Things might not bode well for Macau, says the International Monetary Fund (IMF). In a new report, the IMF stated the economic outlook of the city -the world’s largest gaming hub- is clouded by both a high exposure to climate-related shocks and uncertainties over new gambling laws, currently in discussion at the Legislative Assembly (AL).
While the city’s economy is expected to expand by 15.5% this year, and at a faster rate in 2023, the IMF suggests an increase in public investments and prevention plans to deal with the impact of climate change and economic uncertainties that put the enclave’s economic prospects at risk.
“Macau is exposed to rising sea level, [at a rate that] has increased in the past 20 years to about 2.4mm per year,” Ara Stepanyan, IMF Mission Chief for Macau, told South China Morning Post. Thus, the expert believes Macau should take measures to deal with the impact of climate change.
The situation might as well be defined as critical: the degree and frequency of climate-related disasters, such as cyclones and coastal floods, are expected to increase. Some critical infrastructures are at risk of being below the annual flood level within 10 years, Stepanyan argues.
Improving the understanding and management of financial risks due to climate change would help shield the financial system from such issues, the IMF argues. Additionally, increasing spending on education, healthcare, and climate-resilient public infrastructure throughout the medium term could also support recovery
But in addition to the climate situation, the city must also address uncertainties resulting from a new gambling law, currently being discussed by Macau lawmakers.
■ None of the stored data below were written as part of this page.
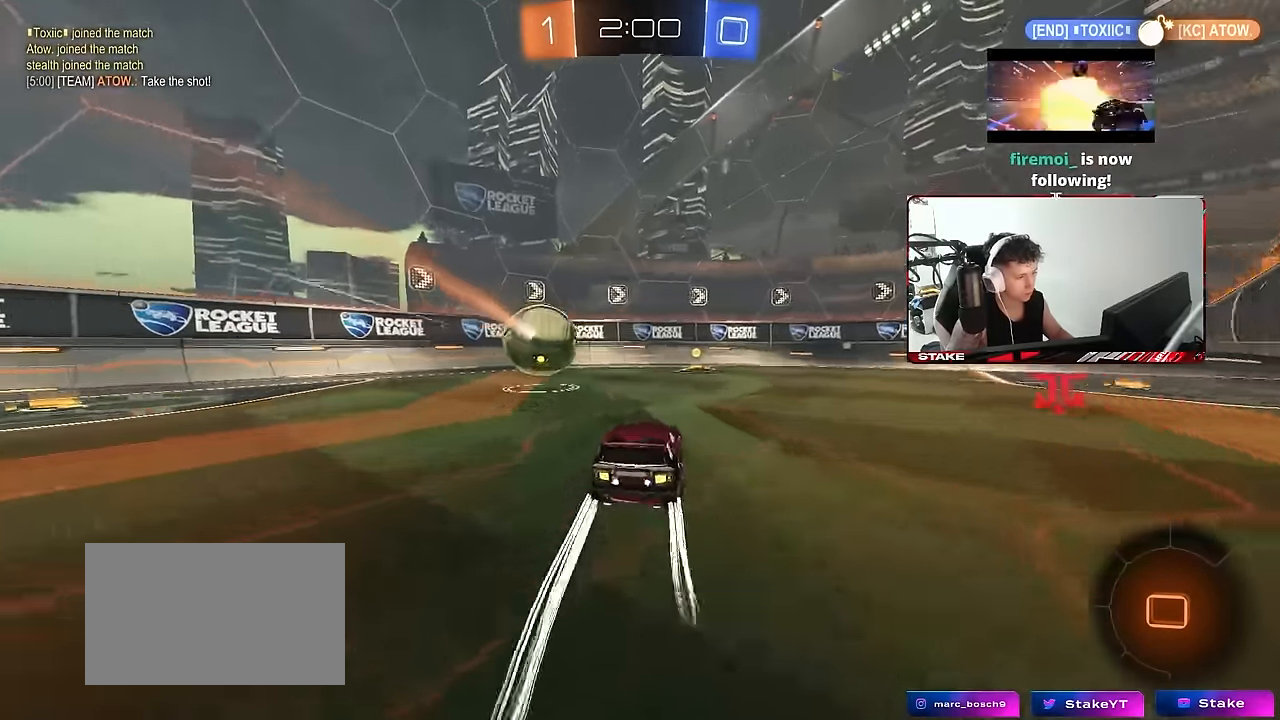
{"keys": ["w"], "mouse": [], "events": [[16, "d", "up"], [16, "mouse_left", "up"], [16, "space", "down"], [200, "space", "up"]]}
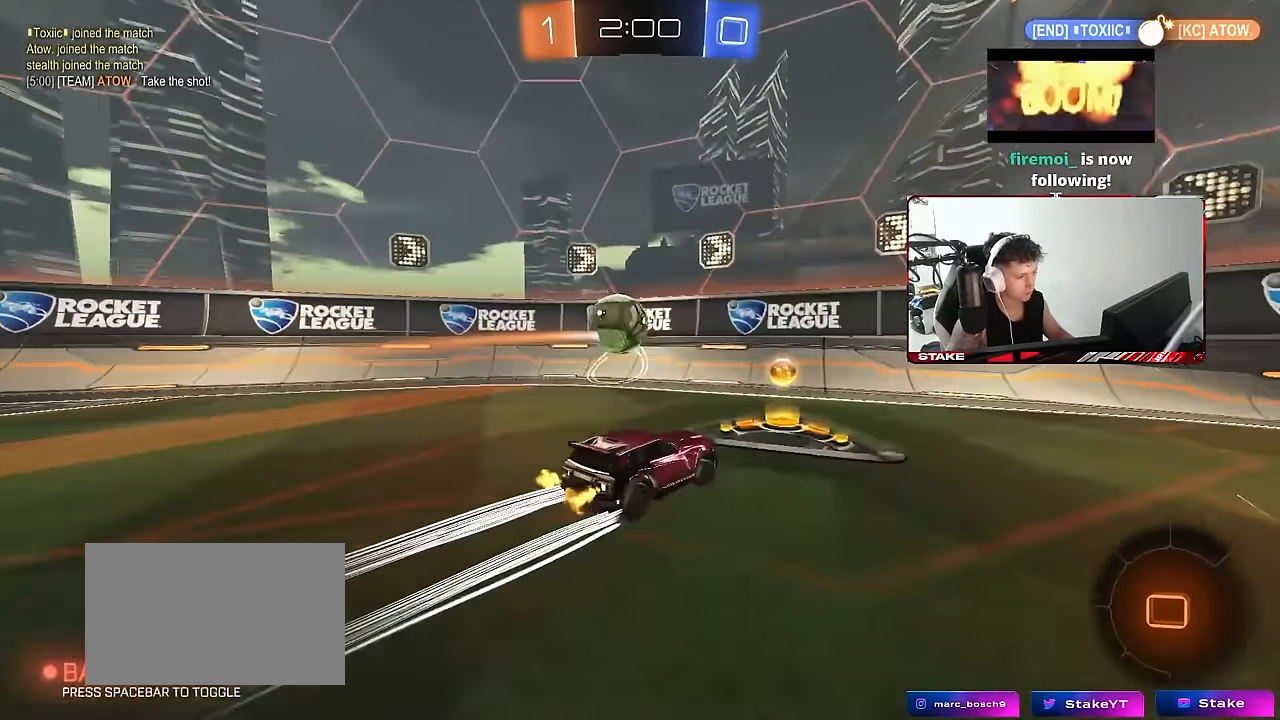
{"keys": ["a", "w"], "mouse": ["left"], "events": [[16, "d", "down"], [116, "d", "up"], [166, "a", "down"], [500, "mouse_left", "down"]]}
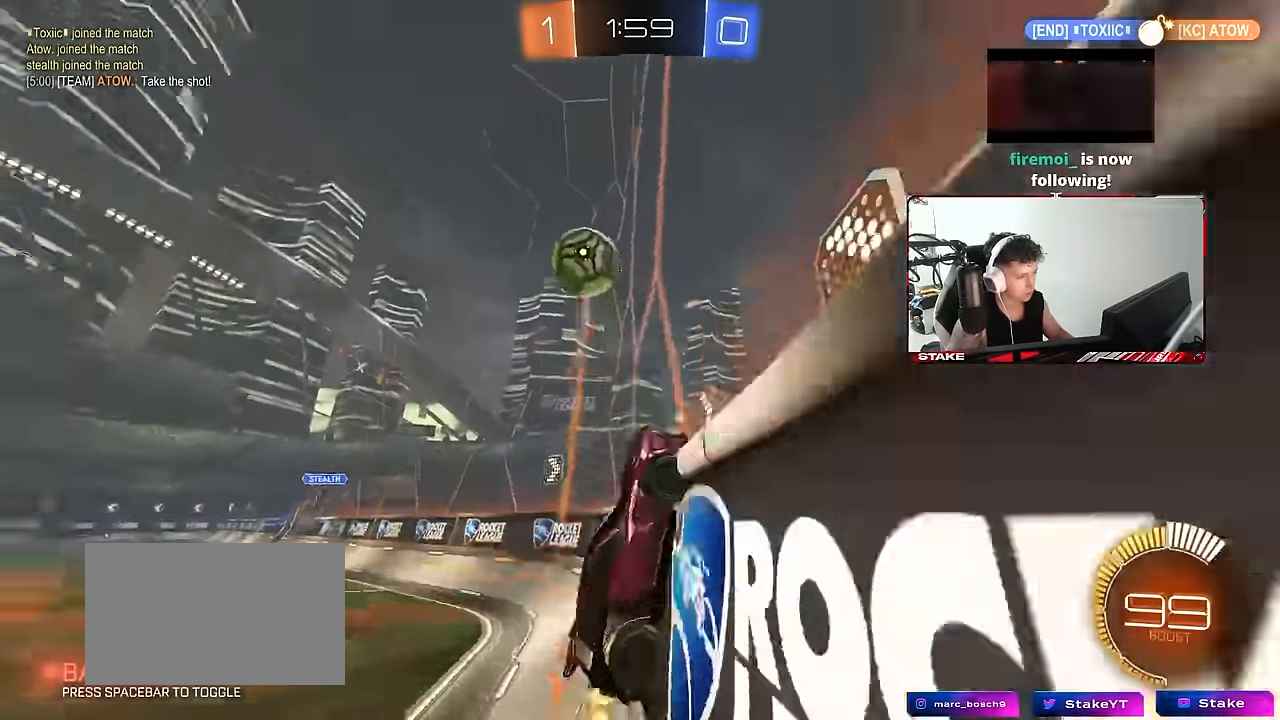
{"keys": ["w"], "mouse": [], "events": [[33, "a", "up"], [133, "a", "down"], [266, "mouse_left", "up"], [316, "a", "up"]]}
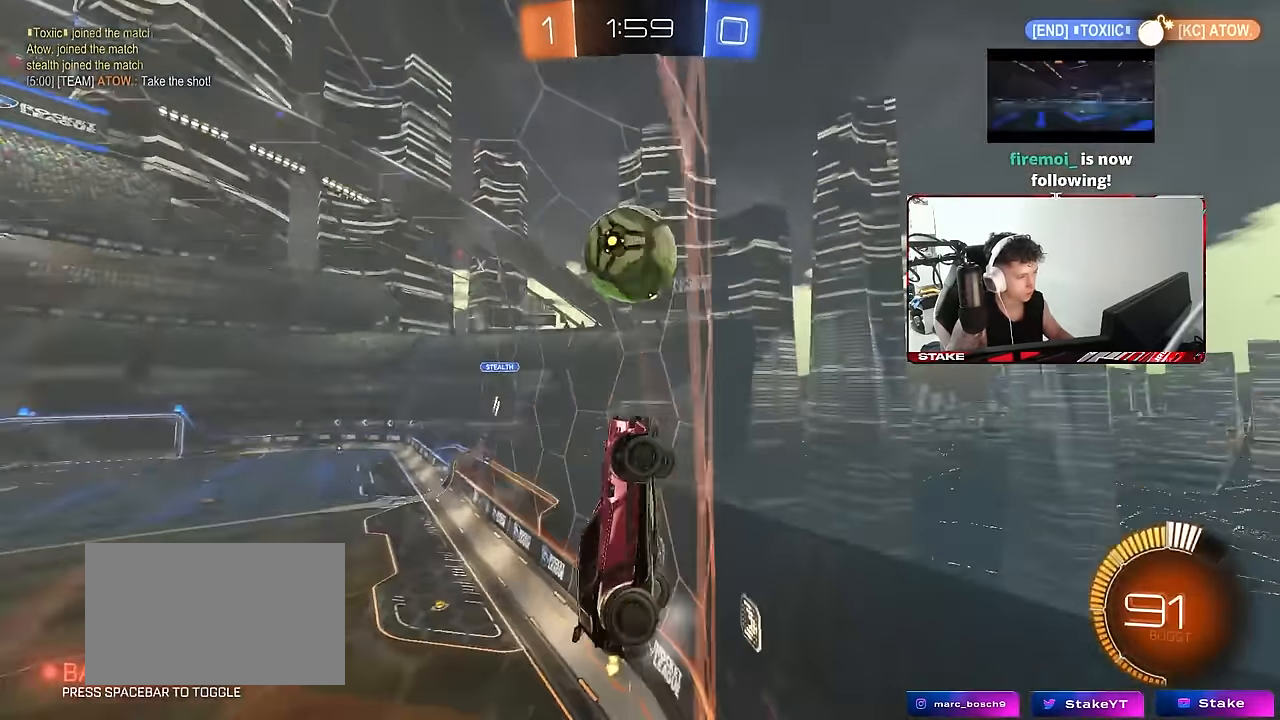
{"keys": ["d", "s"], "mouse": [], "events": [[50, "a", "down"], [250, "a", "up"], [333, "w", "up"], [383, "d", "down"], [383, "s", "down"]]}
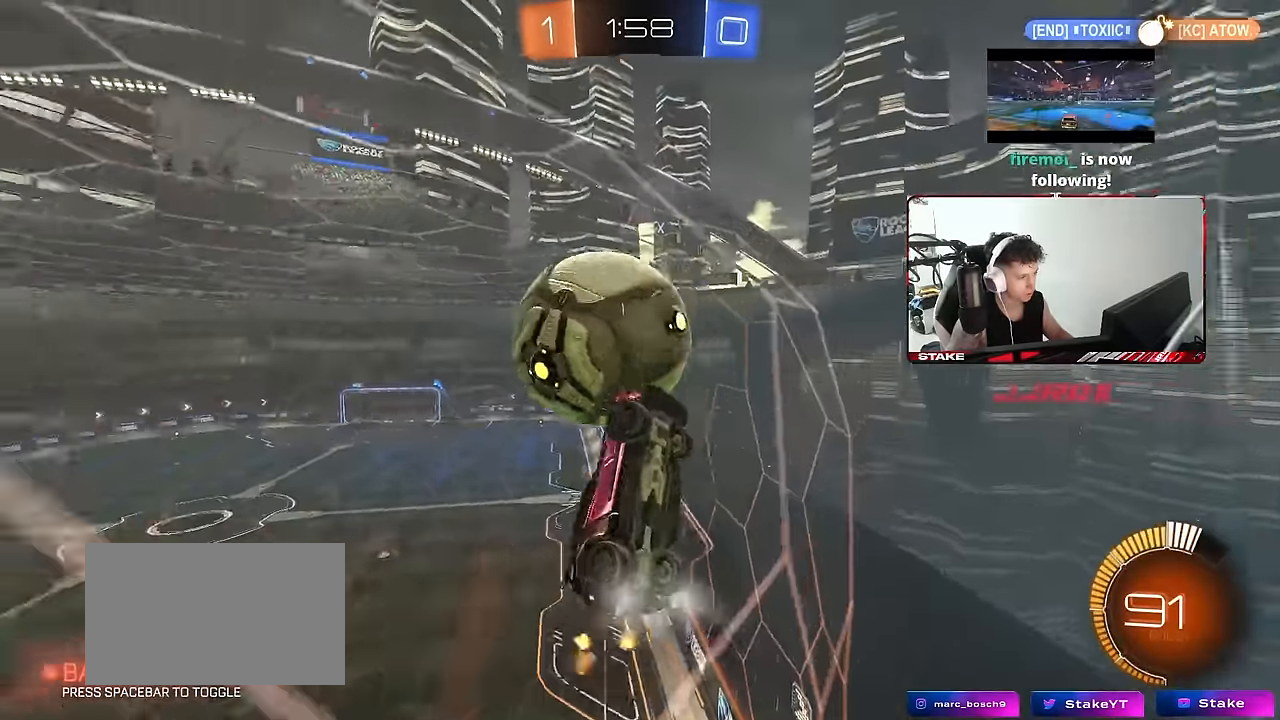
{"keys": ["a", "w"], "mouse": [], "events": [[33, "mouse_left", "down"], [33, "s", "up"], [166, "w", "down"], [300, "d", "up"], [300, "mouse_left", "up"], [483, "a", "down"]]}
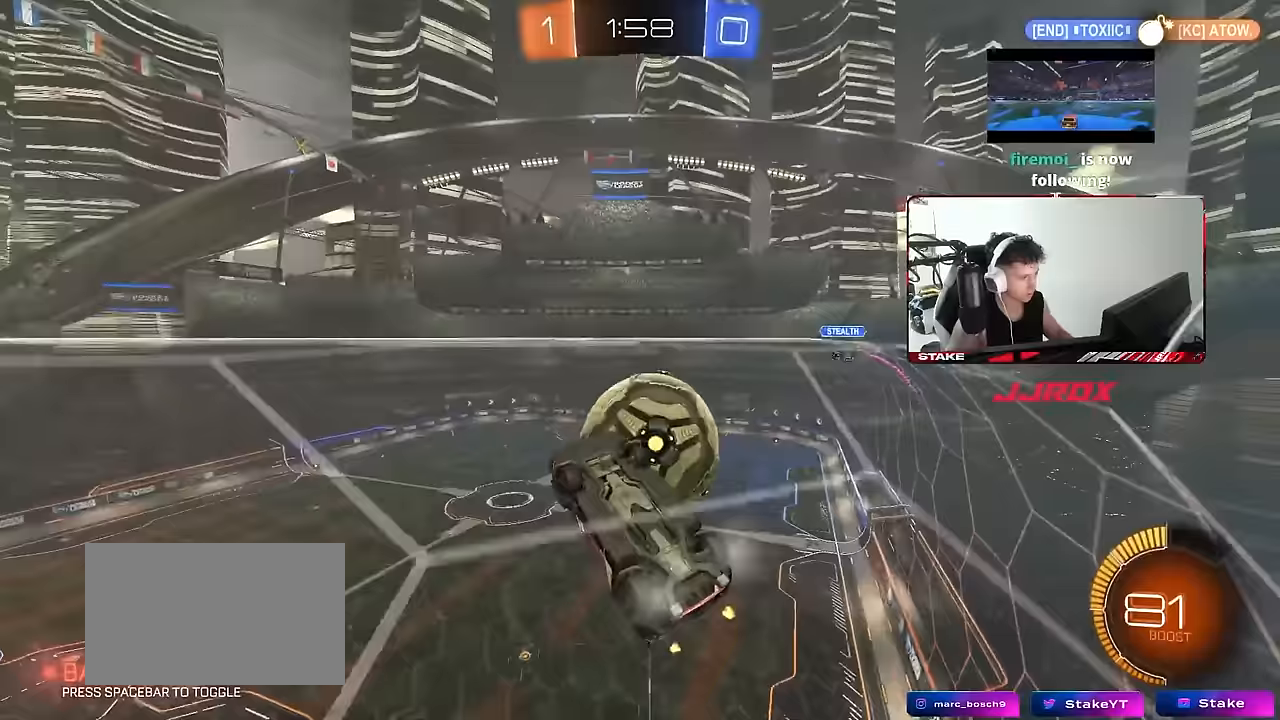
{"keys": ["a"], "mouse": ["left"], "events": [[83, "a", "up"], [83, "mouse_left", "down"], [133, "mouse_right", "down"], [183, "w", "up"], [233, "a", "down"], [317, "mouse_left", "up"], [317, "mouse_right", "up"], [500, "mouse_left", "down"]]}
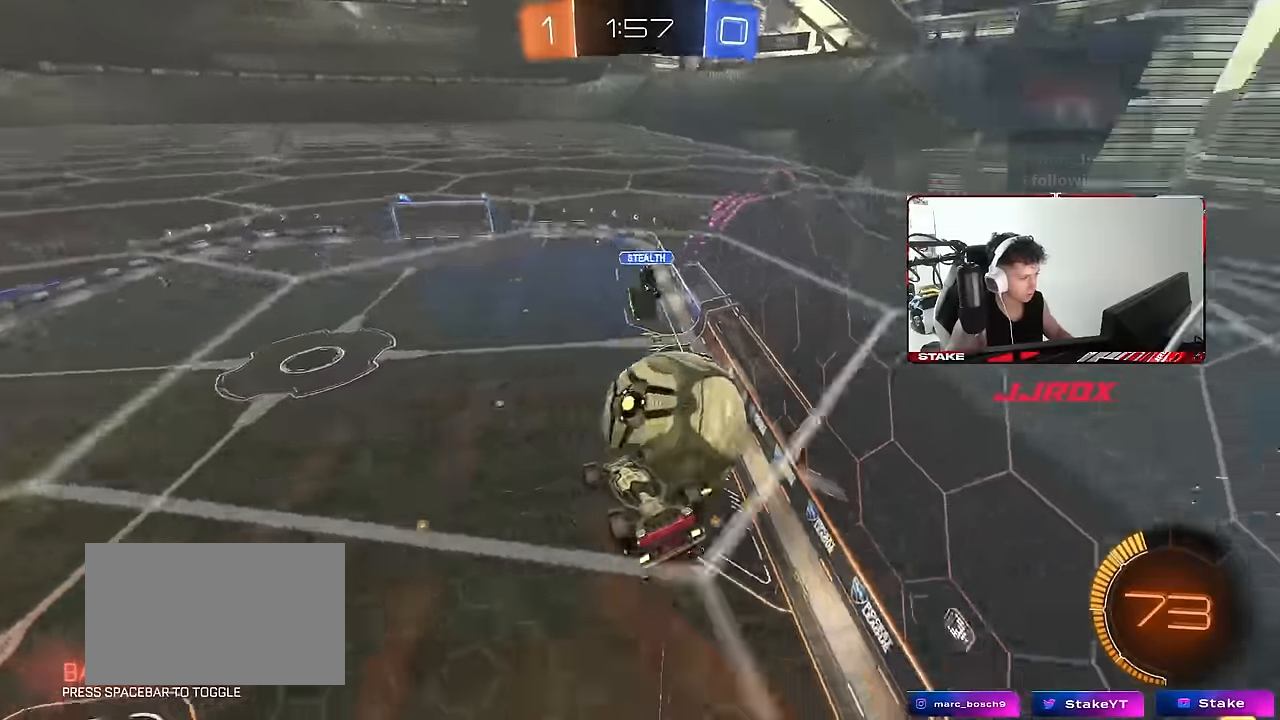
{"keys": ["a", "shift"], "mouse": ["left"], "events": [[50, "a", "up"], [50, "s", "down"], [150, "s", "up"], [250, "a", "down"], [250, "s", "down"], [250, "shift", "down"], [433, "s", "up"]]}
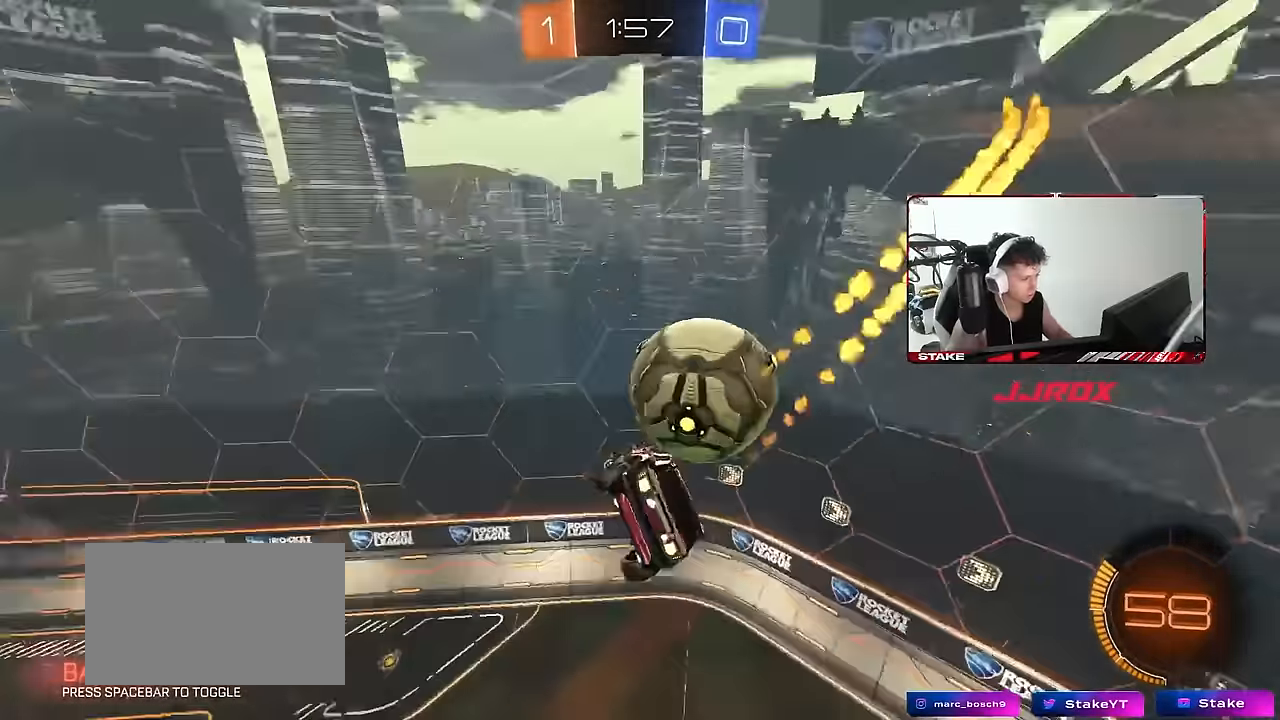
{"keys": ["a"], "mouse": [], "events": [[67, "a", "up"], [67, "d", "down"], [67, "shift", "up"], [117, "mouse_left", "up"], [217, "a", "down"], [217, "d", "up"], [217, "w", "down"], [267, "space", "down"], [400, "space", "up"], [450, "w", "up"]]}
The IMF believes much ambiguity still surrounds the proposal which, along with a ban on gaming marketing in mainland China, poses a risk to the outlook of the VIP segment.
“Our baseline projections for the gaming sector assume a smooth transition to the new legal regime for the gaming sector. However, we project only a gradual recovery, with the gaming sector reaching its pre-pandemic level only in 2025,” Stepanyan further told the cited source.
While the city might begin experiencing a gradual return of tourists and the recovery of domestic demand this year, at the same time headline inflation is projected to accelerate in 2022 and stabilize at around 2.5% over the medium term. Additionally, the risk of a resurgence of the pandemic could undermine the viability of the gaming sector.
But the cloudy outlook of the gaming sector might also be affected by a sudden growth slowdown in the country’s economy, the IMF predicted, according to Macau Business. This would deliver a big blow to a sector already struggling to return to pre-pandemic levels: gaming revenue plunged 56% in March to its lowest in 18 months.
The drop, mainly credited to a worsening Covid-19 outbreak in China that affected tourism in the region, has also led to a 25% year-on-year fall in gaming results for the first three months of the year. Thus, the IMF considers that Macau’s economy might benefit from diversification, instead of solely relying on gaming and tourism.
“The government’s policy response helped to stabilize employment and consumption, while preserving people’s health and safety. However, the collapse of the economic activity, mostly on account of weak services exports, highlighted Macau SAR’s overreliance on the gaming industry,” the report, retrieved by Macau Business, reads.
Additionally, the International Monetary Fund sees an opportunity in the integration with the GBA - the Guangdong-Hong Kong-Macau Greater Bay Area. The megalopolis, which consists of nine cities and two special administrative regions in South China, is an integrated economic area that could take a leading global role in the future.
“It provides opportunities for Macau SAR to access a larger pool of skilled labor and offshore some economic activities. It is important to balance the efforts to promote financial sector development with the need to preserve financial stability and integrity by further strengthening the regulatory and supervisory framework,” the IMF added.